Please copy, exactly as written, the span from the first line below to the line that contains "together, forging bonds", including both, and skip the pictures.

→ **DATA RECORDS**
'''

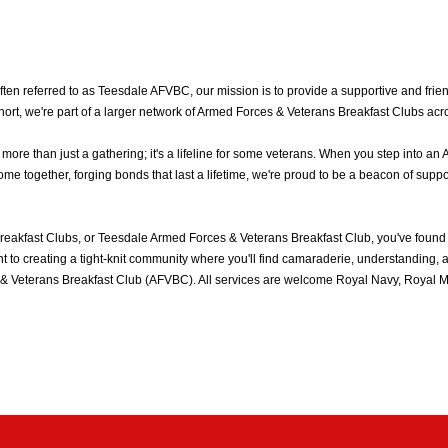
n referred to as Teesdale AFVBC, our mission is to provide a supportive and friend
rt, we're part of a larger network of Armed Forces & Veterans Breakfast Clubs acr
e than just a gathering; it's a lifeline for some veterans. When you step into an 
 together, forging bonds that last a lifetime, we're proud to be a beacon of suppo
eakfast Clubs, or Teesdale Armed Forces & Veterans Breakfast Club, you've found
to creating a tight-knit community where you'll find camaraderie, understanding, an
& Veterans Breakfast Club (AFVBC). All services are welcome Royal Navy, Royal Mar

'''

→ **ANSWER TO THE EXERCISE**
n referred to as Teesdale AFVBC, our mission is to provide a supportive and friend
rt, we're part of a larger network of Armed Forces & Veterans Breakfast Clubs acr
e than just a gathering; it's a lifeline for some veterans. When you step into an 
 together, forging bonds that last a lifetime, we're proud to be a beacon of suppo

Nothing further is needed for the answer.